Tracts of Darfur farmland damaged by livestock
Herders continued driving their cattle and camels onto farms in Central, South, and North Darfur over the weekend. The grazing damaged vast tracts of farmland.
Farmers in Garsila locality, Central Darfur, face fierce herder attacks on their farms, one of them reported to Radio Dabanga. “During the latest incident on Saturday, militant herders beat and whipped a number of farmers near Garsila, including Koran reciter Mohamed Adam, El Taher Eisa, and Fatima Hassan,” he said. “The grazing destroyed most of our crops.”
In Kedelangi, Zalingei locality, farmers were forced to flee, when militant herders, firing heavily in the air, released their livestock onto their farms. An affected farmer told Radio Dabanga that fields with sorghum, fava beans, and okra were destroyed. He said that they informed the authorities in Zalingei, capital of Central Darfur, but “none of them acted so far”.

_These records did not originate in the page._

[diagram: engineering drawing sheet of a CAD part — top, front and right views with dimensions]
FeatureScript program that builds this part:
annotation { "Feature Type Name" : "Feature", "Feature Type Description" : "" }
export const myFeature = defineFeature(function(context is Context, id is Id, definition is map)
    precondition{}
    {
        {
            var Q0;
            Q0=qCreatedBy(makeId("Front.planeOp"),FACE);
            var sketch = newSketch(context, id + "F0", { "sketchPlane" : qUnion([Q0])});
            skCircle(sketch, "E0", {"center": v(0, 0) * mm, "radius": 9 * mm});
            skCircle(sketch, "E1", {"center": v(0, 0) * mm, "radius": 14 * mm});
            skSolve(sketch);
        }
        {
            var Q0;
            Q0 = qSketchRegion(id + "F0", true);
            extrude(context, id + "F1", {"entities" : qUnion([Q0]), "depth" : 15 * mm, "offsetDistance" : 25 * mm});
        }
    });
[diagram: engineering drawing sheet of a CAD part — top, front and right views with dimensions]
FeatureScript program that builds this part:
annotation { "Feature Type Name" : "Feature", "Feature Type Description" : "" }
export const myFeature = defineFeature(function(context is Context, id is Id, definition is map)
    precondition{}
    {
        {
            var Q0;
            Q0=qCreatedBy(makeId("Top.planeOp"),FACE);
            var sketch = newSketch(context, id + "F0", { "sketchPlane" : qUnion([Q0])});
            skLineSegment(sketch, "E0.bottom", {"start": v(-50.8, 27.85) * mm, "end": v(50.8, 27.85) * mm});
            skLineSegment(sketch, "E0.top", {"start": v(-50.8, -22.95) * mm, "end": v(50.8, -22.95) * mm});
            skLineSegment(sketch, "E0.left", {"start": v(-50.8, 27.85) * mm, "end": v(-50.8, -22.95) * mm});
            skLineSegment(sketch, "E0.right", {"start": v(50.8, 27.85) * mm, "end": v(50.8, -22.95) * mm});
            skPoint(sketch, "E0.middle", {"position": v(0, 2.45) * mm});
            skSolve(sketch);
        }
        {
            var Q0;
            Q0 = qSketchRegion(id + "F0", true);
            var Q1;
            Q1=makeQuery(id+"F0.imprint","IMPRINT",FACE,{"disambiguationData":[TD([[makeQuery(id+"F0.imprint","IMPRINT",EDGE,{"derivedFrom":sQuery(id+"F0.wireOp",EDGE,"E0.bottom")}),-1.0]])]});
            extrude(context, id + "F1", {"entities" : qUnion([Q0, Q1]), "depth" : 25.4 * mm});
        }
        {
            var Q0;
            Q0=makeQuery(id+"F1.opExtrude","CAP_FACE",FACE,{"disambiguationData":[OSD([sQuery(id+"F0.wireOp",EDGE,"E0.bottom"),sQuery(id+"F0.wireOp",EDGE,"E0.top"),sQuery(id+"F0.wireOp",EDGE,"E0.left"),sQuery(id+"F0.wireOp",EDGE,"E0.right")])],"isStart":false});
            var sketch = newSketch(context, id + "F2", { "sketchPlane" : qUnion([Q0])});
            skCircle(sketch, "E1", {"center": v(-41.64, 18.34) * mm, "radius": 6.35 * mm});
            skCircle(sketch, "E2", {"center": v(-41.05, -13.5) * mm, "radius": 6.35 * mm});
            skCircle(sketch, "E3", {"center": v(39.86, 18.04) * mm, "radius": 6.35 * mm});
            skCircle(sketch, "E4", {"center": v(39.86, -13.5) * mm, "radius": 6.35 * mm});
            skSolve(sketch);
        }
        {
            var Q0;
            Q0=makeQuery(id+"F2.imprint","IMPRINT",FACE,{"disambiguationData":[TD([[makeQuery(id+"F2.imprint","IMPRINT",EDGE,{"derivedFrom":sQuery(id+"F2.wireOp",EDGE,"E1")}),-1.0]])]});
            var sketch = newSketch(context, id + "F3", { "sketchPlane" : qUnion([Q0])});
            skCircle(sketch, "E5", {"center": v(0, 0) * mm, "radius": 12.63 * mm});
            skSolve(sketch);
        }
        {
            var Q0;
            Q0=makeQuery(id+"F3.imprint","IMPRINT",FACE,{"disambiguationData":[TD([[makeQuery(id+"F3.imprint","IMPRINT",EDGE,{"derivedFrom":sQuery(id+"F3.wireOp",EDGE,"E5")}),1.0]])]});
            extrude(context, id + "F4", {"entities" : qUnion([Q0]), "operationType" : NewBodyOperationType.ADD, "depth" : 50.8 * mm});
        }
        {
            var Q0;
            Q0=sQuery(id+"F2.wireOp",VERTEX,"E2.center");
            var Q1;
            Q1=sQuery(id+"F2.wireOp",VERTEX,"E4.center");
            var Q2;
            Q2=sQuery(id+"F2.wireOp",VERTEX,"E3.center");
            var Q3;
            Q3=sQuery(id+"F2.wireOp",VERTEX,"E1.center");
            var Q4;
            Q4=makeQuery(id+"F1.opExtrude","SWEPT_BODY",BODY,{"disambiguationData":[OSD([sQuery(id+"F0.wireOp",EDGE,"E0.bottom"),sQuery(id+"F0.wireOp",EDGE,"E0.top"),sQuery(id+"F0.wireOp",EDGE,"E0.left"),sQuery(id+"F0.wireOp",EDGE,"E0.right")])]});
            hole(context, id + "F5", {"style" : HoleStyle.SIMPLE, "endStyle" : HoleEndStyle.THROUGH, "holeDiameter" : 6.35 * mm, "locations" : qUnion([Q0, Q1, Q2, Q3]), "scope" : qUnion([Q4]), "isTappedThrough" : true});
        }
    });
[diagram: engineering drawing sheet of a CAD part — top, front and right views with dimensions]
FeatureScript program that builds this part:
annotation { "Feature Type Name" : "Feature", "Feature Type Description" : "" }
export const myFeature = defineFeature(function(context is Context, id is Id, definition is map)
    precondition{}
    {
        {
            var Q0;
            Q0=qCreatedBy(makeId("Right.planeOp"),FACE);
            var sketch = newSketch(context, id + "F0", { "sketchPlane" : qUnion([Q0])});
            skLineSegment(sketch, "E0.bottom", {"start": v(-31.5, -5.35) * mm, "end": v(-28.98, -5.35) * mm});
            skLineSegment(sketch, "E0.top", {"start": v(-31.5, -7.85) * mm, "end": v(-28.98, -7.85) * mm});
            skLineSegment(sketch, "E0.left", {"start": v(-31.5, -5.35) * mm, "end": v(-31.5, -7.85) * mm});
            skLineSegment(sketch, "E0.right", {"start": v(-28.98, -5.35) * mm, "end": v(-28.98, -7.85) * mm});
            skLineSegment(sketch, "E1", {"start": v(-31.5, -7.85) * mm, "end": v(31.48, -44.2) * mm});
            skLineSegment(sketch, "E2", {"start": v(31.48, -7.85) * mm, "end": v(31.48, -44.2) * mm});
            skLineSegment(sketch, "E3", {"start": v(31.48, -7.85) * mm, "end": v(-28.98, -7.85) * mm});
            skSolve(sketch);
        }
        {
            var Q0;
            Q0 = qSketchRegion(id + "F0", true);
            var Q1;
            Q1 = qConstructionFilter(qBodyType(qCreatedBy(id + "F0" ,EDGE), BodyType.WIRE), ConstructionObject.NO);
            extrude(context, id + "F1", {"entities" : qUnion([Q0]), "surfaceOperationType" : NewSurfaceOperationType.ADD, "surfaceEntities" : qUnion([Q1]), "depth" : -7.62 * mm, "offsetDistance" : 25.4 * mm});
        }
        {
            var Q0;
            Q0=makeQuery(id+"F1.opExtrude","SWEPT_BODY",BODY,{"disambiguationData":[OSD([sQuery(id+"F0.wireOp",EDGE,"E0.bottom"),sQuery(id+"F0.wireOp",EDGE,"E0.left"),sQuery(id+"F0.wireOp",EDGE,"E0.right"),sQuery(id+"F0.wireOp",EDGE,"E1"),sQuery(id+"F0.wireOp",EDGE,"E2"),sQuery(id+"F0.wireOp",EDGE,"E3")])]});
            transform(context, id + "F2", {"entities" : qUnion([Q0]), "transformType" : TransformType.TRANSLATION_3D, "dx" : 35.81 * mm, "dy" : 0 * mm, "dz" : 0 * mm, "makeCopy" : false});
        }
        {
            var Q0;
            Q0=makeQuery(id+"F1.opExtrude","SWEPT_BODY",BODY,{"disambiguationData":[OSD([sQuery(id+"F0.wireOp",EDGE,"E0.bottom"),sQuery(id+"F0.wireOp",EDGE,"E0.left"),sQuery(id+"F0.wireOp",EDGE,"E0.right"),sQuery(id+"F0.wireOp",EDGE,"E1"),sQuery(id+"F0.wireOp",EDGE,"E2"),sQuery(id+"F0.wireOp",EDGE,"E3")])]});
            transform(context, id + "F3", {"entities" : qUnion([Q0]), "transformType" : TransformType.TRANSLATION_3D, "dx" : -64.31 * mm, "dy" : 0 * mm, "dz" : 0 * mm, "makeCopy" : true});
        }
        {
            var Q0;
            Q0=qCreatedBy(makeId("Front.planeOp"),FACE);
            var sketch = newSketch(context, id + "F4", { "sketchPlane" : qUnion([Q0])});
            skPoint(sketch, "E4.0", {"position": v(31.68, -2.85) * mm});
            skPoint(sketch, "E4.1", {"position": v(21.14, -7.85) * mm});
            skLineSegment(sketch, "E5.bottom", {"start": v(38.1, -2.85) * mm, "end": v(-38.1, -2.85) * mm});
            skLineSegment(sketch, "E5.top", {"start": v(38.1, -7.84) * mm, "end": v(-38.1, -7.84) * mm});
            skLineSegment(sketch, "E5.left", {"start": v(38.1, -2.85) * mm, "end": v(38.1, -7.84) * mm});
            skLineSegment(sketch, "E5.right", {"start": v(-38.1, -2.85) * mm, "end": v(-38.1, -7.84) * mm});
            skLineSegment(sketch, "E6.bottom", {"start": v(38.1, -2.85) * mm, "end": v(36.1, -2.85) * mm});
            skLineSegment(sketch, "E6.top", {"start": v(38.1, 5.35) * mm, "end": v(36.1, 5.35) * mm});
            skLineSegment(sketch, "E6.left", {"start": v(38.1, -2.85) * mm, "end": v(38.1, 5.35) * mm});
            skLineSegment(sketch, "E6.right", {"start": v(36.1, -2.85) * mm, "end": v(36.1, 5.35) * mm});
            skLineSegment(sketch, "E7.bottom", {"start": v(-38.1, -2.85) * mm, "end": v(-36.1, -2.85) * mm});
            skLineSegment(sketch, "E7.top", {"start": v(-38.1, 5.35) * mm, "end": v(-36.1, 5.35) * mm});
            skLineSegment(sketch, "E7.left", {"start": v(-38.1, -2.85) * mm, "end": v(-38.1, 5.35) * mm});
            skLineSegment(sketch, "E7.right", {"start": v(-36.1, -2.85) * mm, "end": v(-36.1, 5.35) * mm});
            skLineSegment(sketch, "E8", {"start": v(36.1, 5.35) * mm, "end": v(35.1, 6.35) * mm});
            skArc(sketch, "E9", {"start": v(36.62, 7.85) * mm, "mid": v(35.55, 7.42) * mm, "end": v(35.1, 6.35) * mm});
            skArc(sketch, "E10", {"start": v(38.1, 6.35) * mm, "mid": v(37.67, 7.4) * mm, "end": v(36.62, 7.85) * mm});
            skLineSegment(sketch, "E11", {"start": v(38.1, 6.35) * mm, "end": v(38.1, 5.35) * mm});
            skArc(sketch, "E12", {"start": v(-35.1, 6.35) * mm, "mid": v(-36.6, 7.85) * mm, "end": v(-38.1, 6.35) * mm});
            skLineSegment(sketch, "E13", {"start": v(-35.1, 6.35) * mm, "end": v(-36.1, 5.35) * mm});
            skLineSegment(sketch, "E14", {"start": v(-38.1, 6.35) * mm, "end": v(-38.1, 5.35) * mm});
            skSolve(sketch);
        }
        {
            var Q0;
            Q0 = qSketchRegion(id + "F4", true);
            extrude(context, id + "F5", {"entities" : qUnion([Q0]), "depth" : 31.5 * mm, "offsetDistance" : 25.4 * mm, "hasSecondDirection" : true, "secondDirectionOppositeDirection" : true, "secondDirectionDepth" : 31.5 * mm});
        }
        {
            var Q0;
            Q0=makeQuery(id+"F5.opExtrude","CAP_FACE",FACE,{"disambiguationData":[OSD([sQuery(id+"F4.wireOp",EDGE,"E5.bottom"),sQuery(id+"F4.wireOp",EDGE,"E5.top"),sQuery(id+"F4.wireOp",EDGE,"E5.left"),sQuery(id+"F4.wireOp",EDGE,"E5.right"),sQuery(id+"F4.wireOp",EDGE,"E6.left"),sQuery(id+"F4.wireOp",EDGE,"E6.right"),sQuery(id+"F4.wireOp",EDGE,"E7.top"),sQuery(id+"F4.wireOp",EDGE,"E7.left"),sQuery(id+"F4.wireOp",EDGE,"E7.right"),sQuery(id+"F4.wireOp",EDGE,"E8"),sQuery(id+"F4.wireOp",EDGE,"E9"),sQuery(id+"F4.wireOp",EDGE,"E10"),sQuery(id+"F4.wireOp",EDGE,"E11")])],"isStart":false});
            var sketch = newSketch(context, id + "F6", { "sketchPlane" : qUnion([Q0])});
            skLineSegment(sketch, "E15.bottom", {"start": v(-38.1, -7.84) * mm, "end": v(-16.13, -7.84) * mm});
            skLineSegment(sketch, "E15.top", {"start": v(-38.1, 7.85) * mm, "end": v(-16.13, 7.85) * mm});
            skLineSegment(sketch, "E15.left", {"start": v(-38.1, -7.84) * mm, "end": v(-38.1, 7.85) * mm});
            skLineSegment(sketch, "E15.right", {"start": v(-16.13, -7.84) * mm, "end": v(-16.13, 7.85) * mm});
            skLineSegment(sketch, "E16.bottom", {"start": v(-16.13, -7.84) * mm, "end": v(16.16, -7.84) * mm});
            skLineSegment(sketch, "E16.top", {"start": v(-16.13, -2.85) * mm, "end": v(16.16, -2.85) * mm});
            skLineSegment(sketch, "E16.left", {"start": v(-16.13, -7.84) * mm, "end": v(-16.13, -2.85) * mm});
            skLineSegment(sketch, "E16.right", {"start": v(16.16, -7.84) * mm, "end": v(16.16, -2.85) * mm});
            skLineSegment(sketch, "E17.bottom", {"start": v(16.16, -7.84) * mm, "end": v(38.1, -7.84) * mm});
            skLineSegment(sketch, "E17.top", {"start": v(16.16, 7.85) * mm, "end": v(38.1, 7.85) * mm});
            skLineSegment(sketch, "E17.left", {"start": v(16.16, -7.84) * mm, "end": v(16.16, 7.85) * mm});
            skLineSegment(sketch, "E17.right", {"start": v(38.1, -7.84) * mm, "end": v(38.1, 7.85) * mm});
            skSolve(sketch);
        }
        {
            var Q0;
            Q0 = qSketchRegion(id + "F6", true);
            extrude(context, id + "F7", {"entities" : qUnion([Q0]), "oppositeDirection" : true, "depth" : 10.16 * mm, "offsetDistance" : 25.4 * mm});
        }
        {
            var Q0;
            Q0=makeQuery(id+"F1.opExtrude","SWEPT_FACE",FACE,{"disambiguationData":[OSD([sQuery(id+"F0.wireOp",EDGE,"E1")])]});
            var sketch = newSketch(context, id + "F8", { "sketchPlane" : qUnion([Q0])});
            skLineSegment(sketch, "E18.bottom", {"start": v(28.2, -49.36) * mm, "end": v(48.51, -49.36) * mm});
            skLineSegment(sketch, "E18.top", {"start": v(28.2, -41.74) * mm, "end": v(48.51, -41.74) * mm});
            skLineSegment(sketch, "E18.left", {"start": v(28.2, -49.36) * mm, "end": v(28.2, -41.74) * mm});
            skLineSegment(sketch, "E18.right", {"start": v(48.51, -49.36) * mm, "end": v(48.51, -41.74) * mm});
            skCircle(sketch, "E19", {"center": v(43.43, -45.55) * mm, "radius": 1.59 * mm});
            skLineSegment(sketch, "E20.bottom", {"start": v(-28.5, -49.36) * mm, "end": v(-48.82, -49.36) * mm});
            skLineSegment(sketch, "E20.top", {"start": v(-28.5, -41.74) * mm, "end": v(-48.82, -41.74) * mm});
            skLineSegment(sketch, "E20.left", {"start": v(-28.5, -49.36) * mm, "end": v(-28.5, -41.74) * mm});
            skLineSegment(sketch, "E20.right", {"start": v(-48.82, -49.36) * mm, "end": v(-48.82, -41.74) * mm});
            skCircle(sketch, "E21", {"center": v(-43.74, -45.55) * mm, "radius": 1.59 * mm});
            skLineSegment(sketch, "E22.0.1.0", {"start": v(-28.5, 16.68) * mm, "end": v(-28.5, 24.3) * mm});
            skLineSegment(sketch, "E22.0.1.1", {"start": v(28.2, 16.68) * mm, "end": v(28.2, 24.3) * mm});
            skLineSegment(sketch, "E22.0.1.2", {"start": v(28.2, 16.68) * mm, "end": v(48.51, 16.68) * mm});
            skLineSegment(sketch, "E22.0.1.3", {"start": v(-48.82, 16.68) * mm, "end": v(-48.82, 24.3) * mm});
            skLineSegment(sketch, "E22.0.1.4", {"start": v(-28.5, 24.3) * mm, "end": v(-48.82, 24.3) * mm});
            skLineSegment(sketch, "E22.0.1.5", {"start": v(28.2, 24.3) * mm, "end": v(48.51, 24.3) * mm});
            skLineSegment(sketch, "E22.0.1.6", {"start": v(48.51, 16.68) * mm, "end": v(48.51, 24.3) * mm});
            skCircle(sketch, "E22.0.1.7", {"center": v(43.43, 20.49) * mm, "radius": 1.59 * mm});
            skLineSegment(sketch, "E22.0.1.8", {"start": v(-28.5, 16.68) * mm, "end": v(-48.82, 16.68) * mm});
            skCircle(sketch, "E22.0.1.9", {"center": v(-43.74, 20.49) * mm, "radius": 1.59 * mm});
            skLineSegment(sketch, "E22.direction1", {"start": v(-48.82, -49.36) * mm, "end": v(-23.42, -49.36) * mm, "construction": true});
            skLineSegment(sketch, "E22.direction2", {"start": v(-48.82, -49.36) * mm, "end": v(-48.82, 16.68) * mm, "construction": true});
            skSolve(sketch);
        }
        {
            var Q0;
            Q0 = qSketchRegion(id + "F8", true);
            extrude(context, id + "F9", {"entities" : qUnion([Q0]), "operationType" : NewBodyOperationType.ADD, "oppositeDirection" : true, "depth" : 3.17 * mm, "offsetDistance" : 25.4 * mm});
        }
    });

A number of farmers in Mershing locality in South Darfur were wounded during several fierce attacks by herdsmen last week. “Mohamed Ibrahim Shumu sustained serious injuries,” a villager reported. He said they filed several complaints to the authorities however they did not move to protect them.
Abbala herdsmen continued to expel villagers from their farms, gardens, and orchards in Kutum locality, North Darfur over the weekend. The grazing destroyed large quantities of sorghum and fava beans, a farmer told Radio Dabanga from Kassab village.
Because of the late and less than average rainfall in various parts of Sudan, there is less and poorer quality pasture available. As a result, herders increasingly drive their livestock onto cultivated farms.
The livestock is being migrated southward towards agricultural land earlier than usual, the Famine Early Warning Systems (FEWS Net) reported in September.